| Required task |
Copy out all of the data below, line for line and without changes, but leave out the pictures.

^^^^^^^^

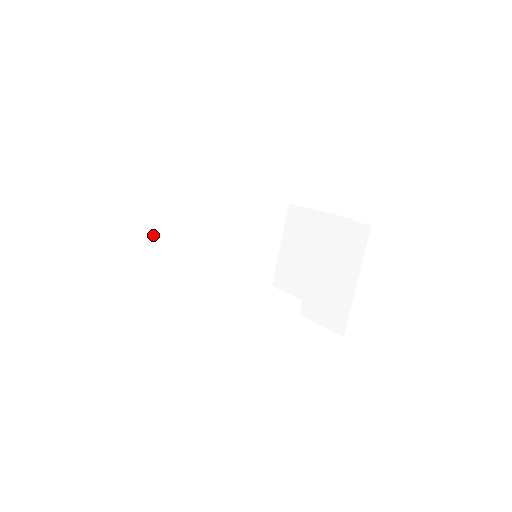
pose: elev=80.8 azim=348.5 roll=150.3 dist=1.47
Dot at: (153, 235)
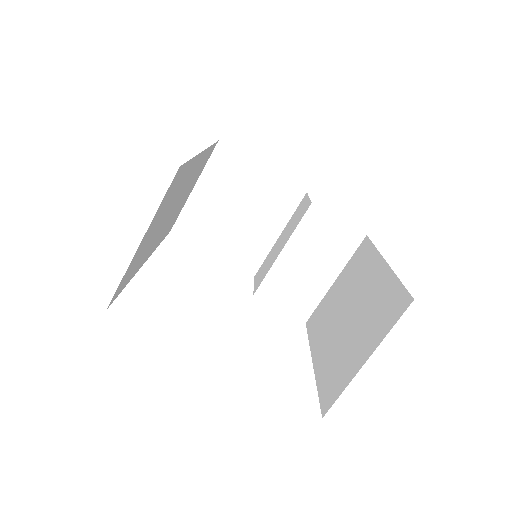
Dot at: (145, 238)
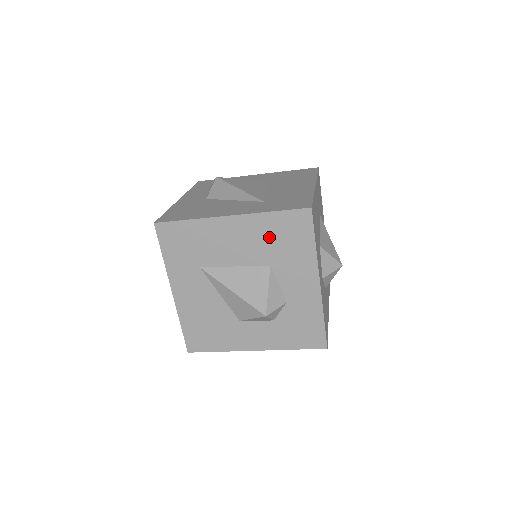
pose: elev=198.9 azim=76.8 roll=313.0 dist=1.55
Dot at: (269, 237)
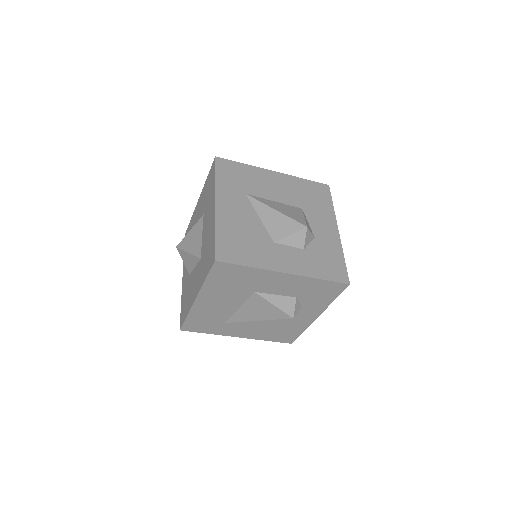
Dot at: (302, 192)
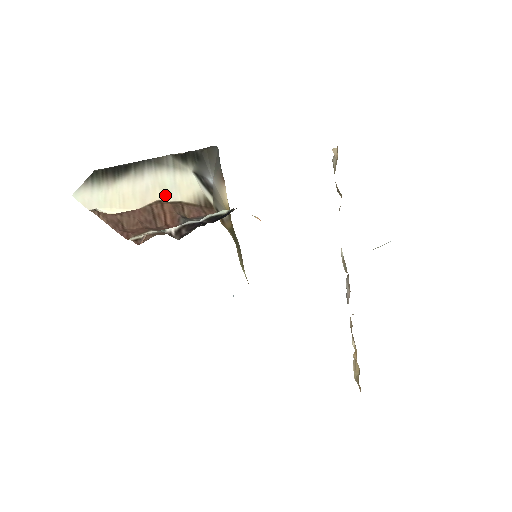
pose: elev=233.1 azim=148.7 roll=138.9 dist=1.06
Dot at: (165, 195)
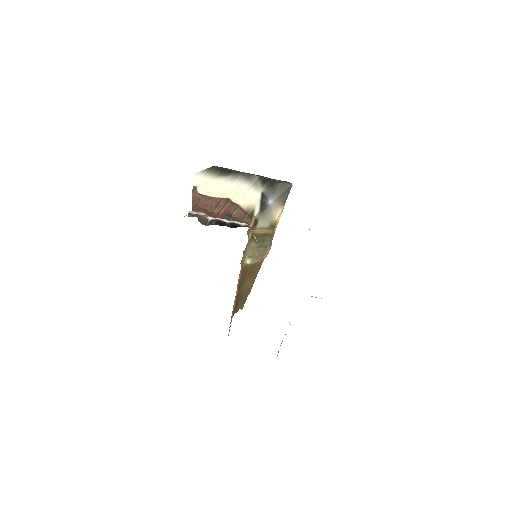
Dot at: (235, 197)
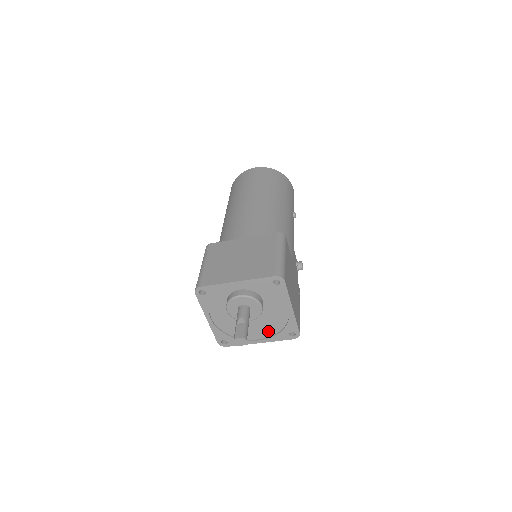
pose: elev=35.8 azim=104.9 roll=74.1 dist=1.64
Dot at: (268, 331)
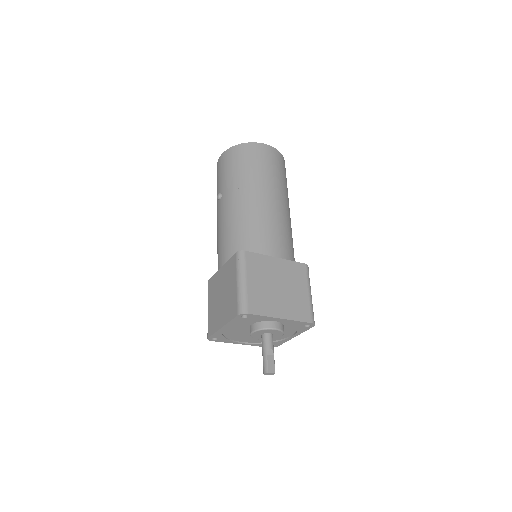
Dot at: (257, 340)
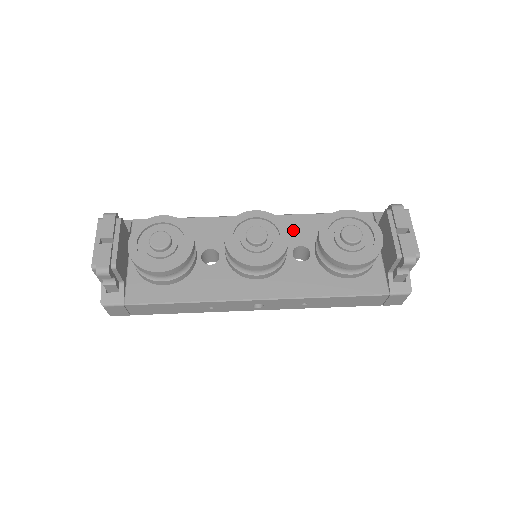
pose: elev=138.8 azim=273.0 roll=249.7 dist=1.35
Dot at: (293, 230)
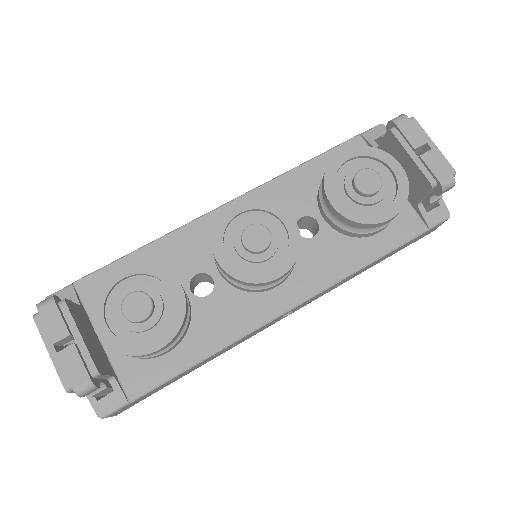
Dot at: (282, 201)
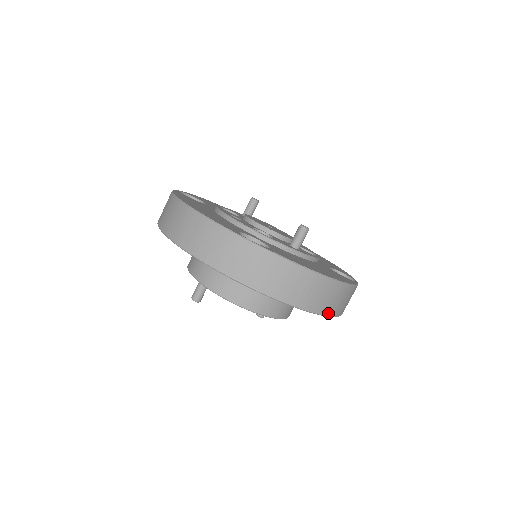
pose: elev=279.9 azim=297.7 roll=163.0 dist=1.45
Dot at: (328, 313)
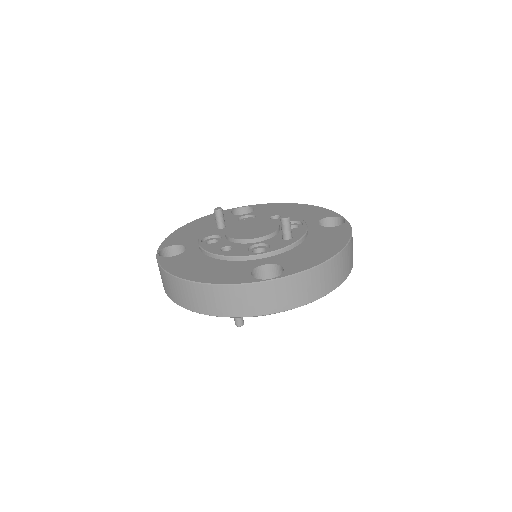
Dot at: (349, 271)
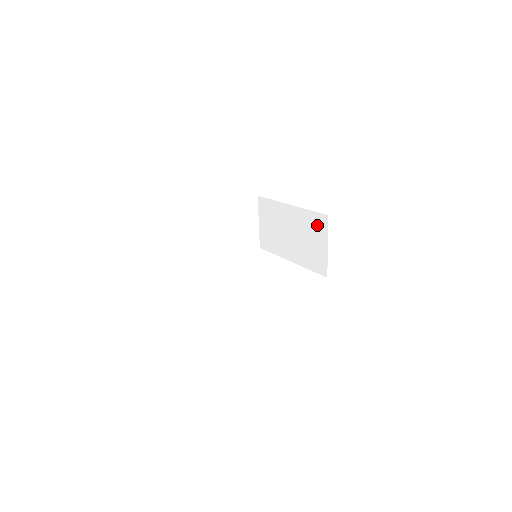
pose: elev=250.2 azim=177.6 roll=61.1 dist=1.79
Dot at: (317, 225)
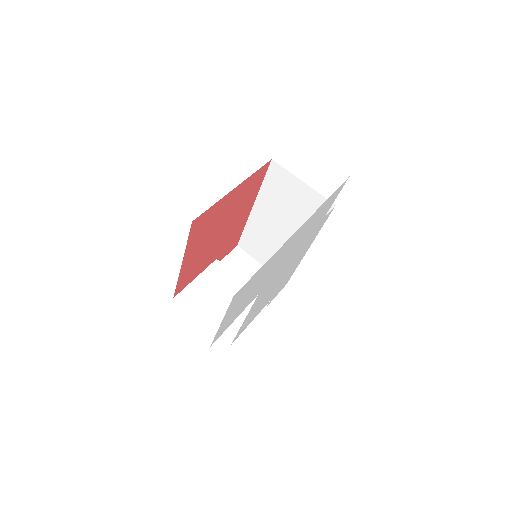
Dot at: (278, 182)
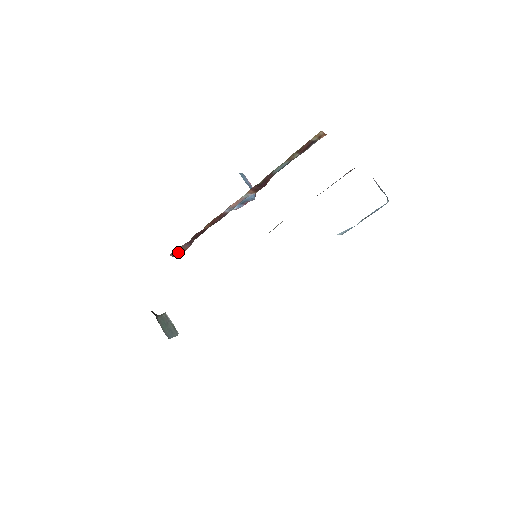
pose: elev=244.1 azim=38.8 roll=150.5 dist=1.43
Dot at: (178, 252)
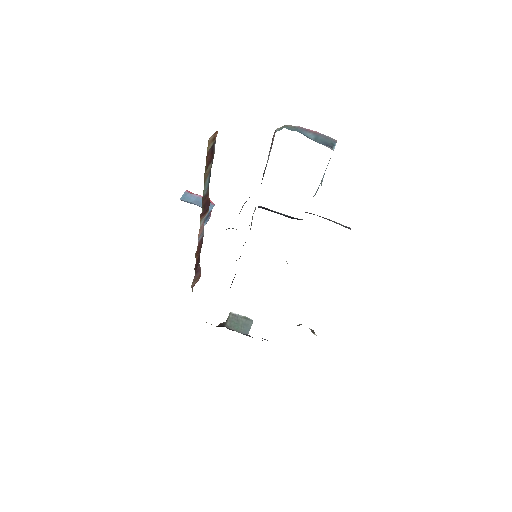
Dot at: (196, 281)
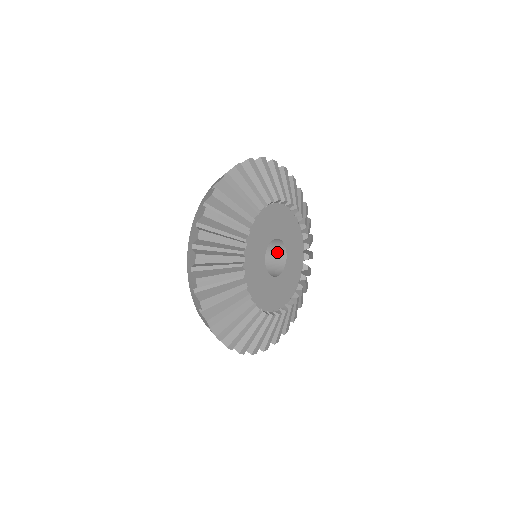
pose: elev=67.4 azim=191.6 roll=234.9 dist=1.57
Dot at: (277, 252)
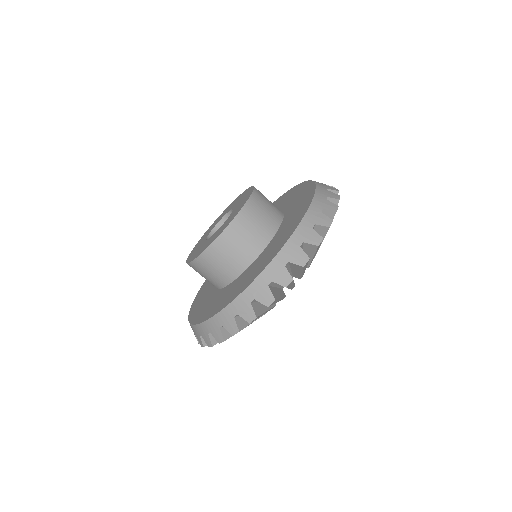
Dot at: occluded
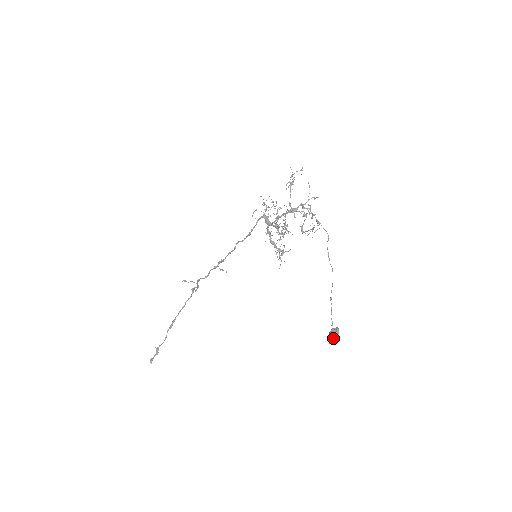
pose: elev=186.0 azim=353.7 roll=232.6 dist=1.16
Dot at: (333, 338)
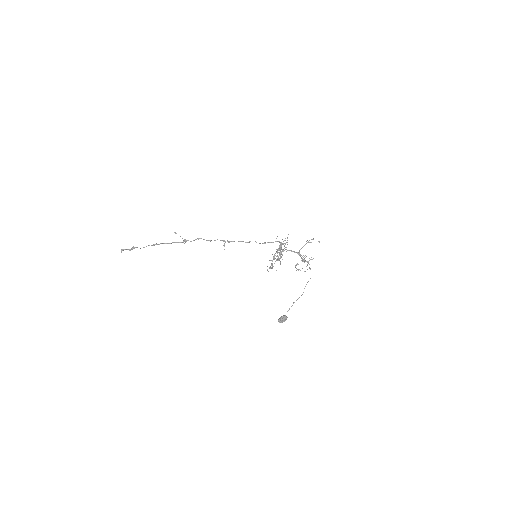
Dot at: (283, 319)
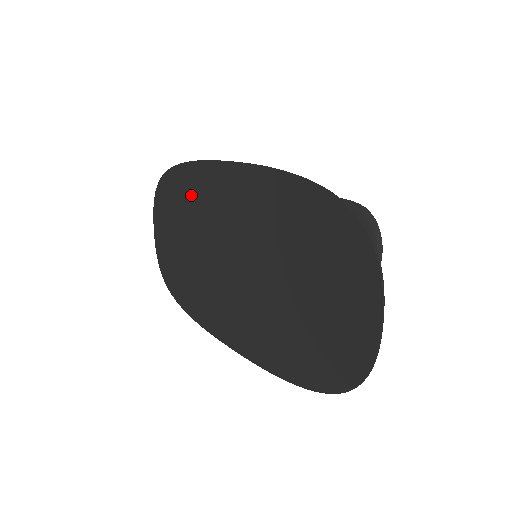
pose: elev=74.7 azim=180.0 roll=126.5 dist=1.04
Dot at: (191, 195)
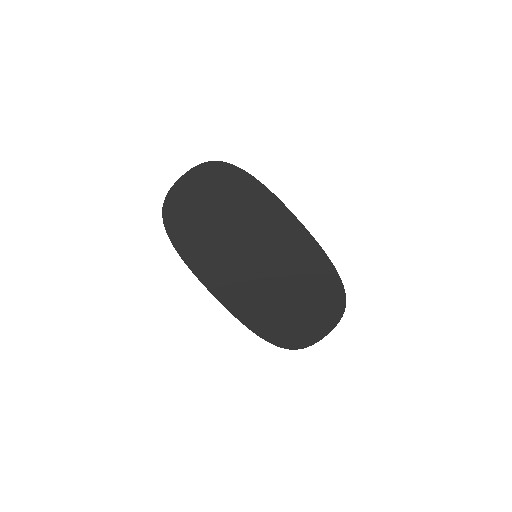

^^^^^^^^

| The output |
pose: elev=80.8 azim=348.5 roll=150.3 dist=1.47
Dot at: (153, 235)
Dot at: (145, 238)
pose: elev=198.9 azim=76.8 roll=313.0 dist=1.55
Dot at: (269, 237)
Dot at: (302, 192)
pose: elev=233.1 azim=148.7 roll=138.9 dist=1.06
Dot at: (165, 195)
Dot at: (235, 197)
pose: elev=35.8 azim=104.9 roll=74.1 dist=1.64
Dot at: (268, 331)
Dot at: (257, 340)
pose: elev=138.8 azim=273.0 roll=249.7 dist=1.35
Dot at: (293, 230)
Dot at: (282, 201)
pose: elev=279.9 azim=297.7 roll=163.0 dist=1.45
Dot at: (328, 313)
Dot at: (349, 271)
pose: elev=250.2 azim=177.6 roll=61.1 dist=1.79
Dot at: (317, 225)
Dot at: (278, 182)
pose: elev=244.1 azim=38.8 roll=150.5 dist=1.43
Dot at: (178, 252)
Dot at: (196, 281)
pose: elev=67.4 azim=191.6 roll=234.9 dist=1.57
Dot at: (277, 252)
Dot at: occluded
pose: elev=186.0 azim=353.7 roll=232.6 dist=1.16
Dot at: (333, 338)
Dot at: (283, 319)
pose: elev=74.7 azim=180.0 roll=126.5 dist=1.04
Dot at: (191, 195)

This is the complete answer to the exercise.